■ Required action
In the inotify patch discussion below, copy word for word the part that opens with "As I write below" and closes with "fsnotify_group *inotify_new_group(unsigned int max_events)".

Start of Provided passage

As I write below IMO we should enable hashed queues also for inotify (is
there good reason not to?) and here we should just walk through all the
lists.

>  		}
>  		spin_unlock(&group->notification_lock);
>  		ret = put_user(send_len, (int __user *) p);
> @@ -631,7 +638,7 @@ static struct fsnotify_group *inotify_new_group(unsigned int max_events)
>  	struct fsnotify_group *group;
>  	struct inotify_event_info *oevent;
>  
> -	group = fsnotify_alloc_user_group(&inotify_fsnotify_ops);
> +	group = fsnotify_alloc_user_group(0, &inotify_fsnotify_ops);
>  	if (IS_ERR(group))
>  		return group;
>  
> diff --git a/fs/notify/notification.c b/fs/notify/notification.c
> index fcac2d72cbf5..58c8f6c1be1b 100644
> --- a/fs/notify/notification.c
> +++ b/fs/notify/notification.c
...

End of Provided passage
Start of Data

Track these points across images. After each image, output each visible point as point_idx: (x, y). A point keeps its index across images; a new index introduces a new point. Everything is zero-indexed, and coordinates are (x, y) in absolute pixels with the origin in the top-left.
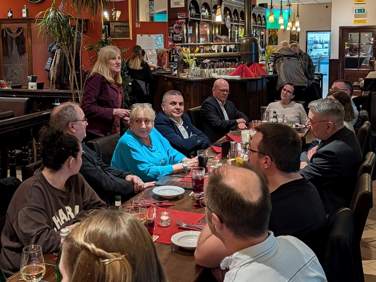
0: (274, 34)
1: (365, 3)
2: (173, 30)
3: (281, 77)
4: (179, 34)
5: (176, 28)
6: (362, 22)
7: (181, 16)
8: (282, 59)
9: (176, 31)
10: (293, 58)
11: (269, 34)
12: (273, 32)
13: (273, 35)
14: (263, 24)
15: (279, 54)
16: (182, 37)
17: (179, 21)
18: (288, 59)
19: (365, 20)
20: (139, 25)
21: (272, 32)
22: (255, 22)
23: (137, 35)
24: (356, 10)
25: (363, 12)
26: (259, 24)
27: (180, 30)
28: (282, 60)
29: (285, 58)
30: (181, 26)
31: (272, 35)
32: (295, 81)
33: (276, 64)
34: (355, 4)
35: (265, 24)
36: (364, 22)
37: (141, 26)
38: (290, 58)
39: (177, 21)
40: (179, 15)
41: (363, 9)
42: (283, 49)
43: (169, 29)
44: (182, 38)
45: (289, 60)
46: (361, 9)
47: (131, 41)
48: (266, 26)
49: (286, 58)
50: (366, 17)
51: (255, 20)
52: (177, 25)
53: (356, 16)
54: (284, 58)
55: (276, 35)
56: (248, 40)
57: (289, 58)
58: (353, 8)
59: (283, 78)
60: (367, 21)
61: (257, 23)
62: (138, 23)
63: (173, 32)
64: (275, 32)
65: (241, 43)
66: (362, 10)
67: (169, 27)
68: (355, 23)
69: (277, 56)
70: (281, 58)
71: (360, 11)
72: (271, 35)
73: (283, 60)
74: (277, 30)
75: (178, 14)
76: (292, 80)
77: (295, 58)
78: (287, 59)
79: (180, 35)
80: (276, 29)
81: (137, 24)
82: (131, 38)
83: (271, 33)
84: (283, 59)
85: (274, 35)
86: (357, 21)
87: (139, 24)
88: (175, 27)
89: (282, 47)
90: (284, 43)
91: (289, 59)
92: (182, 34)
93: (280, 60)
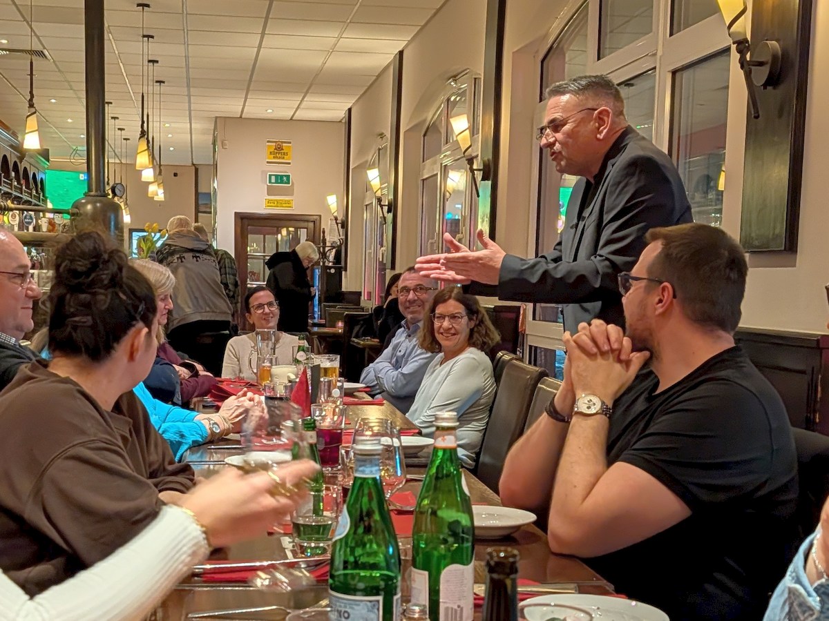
1: (289, 163)
6: (284, 205)
8: (180, 258)
10: (205, 256)
14: (42, 199)
15: (169, 245)
18: (195, 259)
19: (288, 202)
22: (27, 191)
24: (270, 176)
25: (285, 183)
26: (35, 197)
28: (180, 260)
32: (215, 310)
34: (268, 162)
36: (287, 205)
38: (199, 257)
41: (285, 176)
42: (179, 235)
45: (197, 261)
46: (282, 176)
49: (191, 254)
50: (292, 195)
51: (28, 186)
53: (270, 191)
54: (184, 254)
56: (98, 205)
57: (197, 255)
58: (264, 172)
60: (293, 204)
61: (31, 194)
65: (81, 212)
66: (285, 178)
68: (268, 206)
70: (178, 256)
71: (280, 179)
73: (183, 259)
76: (209, 306)
77: (209, 257)
78: (193, 257)
84: (184, 257)
86: (273, 201)
89: (176, 230)
90: (181, 219)
91: (197, 257)
93: (176, 260)
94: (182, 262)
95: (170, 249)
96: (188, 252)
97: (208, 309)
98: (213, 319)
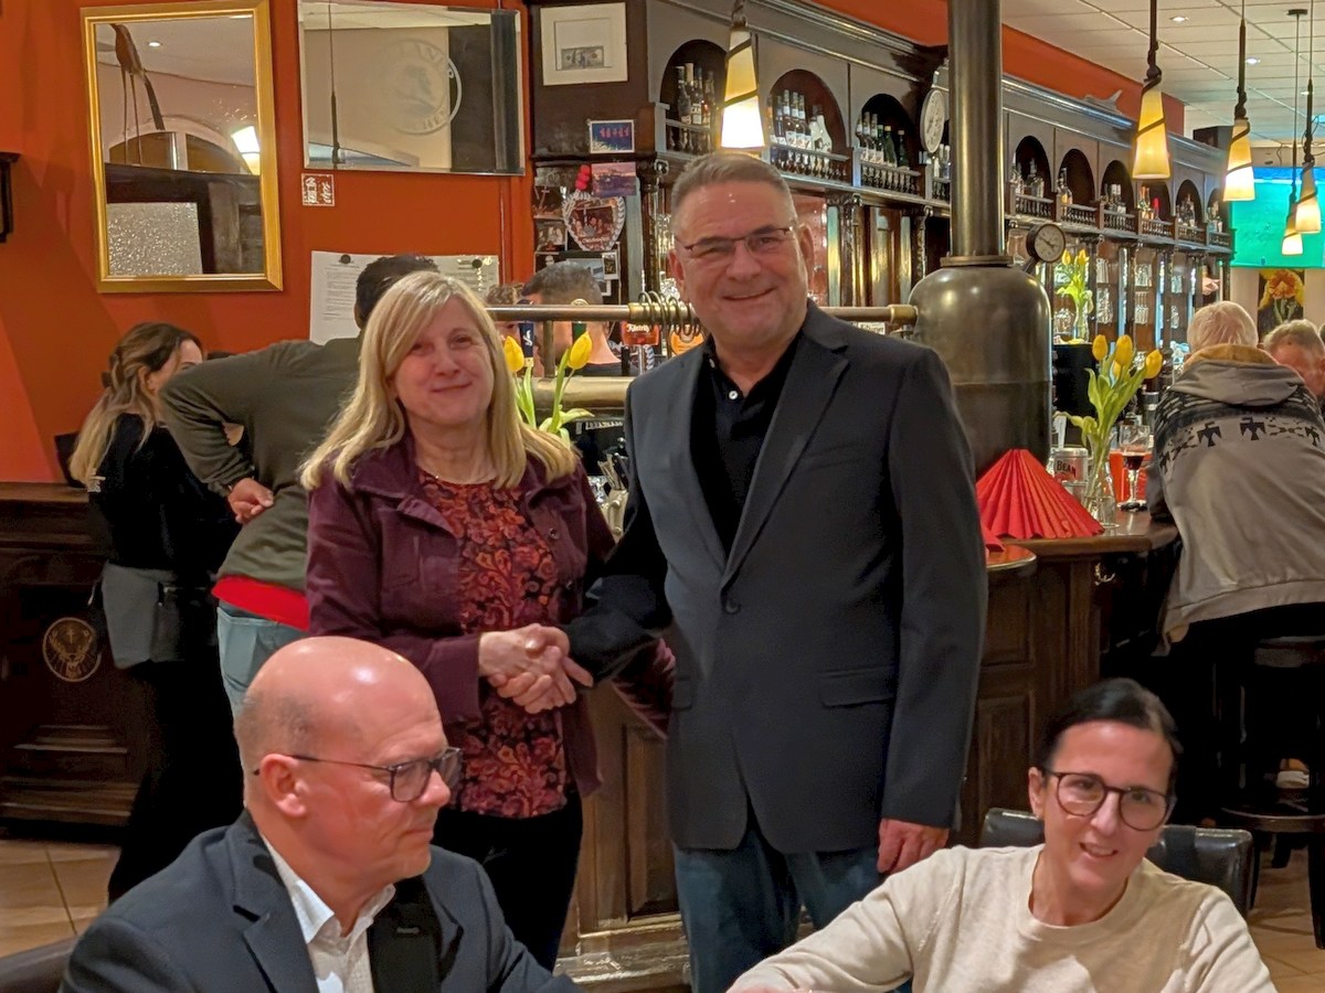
0: (1283, 293)
2: (564, 228)
3: (1205, 554)
4: (597, 255)
5: (578, 214)
7: (608, 142)
9: (584, 237)
10: (1280, 421)
11: (1261, 296)
12: (1282, 285)
13: (1279, 302)
14: (1214, 236)
15: (1183, 396)
16: (616, 276)
17: (599, 170)
18: (1248, 432)
20: (326, 195)
21: (1276, 284)
22: (1160, 223)
23: (314, 253)
26: (1189, 236)
27: (605, 232)
28: (1205, 439)
29: (1228, 425)
30: (611, 204)
31: (1276, 298)
33: (1170, 464)
35: (1228, 237)
37: (337, 194)
38: (1261, 425)
39: (584, 168)
40: (598, 137)
42: (1211, 363)
43: (535, 220)
44: (614, 282)
45: (1255, 437)
47: (277, 293)
48: (1231, 246)
49: (1238, 420)
51: (1165, 214)
52: (587, 197)
54: (1218, 423)
55: (1293, 299)
57: (1257, 419)
59: (1220, 560)
61: (1172, 229)
62: (319, 181)
63: (559, 242)
64: (1291, 283)
67: (534, 213)
69: (1171, 407)
70: (1200, 427)
72: (1272, 300)
73: (1215, 437)
74: (1302, 276)
75: (591, 123)
77: (1290, 423)
78: (1243, 427)
79: (606, 261)
80: (1292, 269)
81: (311, 182)
82: (273, 275)
83: (1268, 290)
84: (1217, 430)
85: (1283, 302)
87: (326, 186)
88: (572, 207)
89: (1204, 350)
91: (1253, 427)
92: (614, 255)
93: (1195, 440)
94: (1211, 444)
95: (1181, 408)
96: (1230, 414)
97: (1291, 573)
98: (1306, 599)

End of Data

■ Response to this exercise
As I write below IMO we should enable hashed queues also for inotify (is
there good reason not to?) and here we should just walk through all the
lists.

>  		}
>  		spin_unlock(&group->notification_lock);
>  		ret = put_user(send_len, (int __user *) p);
> @@ -631,7 +638,7 @@ static struct fsnotify_group *inotify_new_group(unsigned int max_events)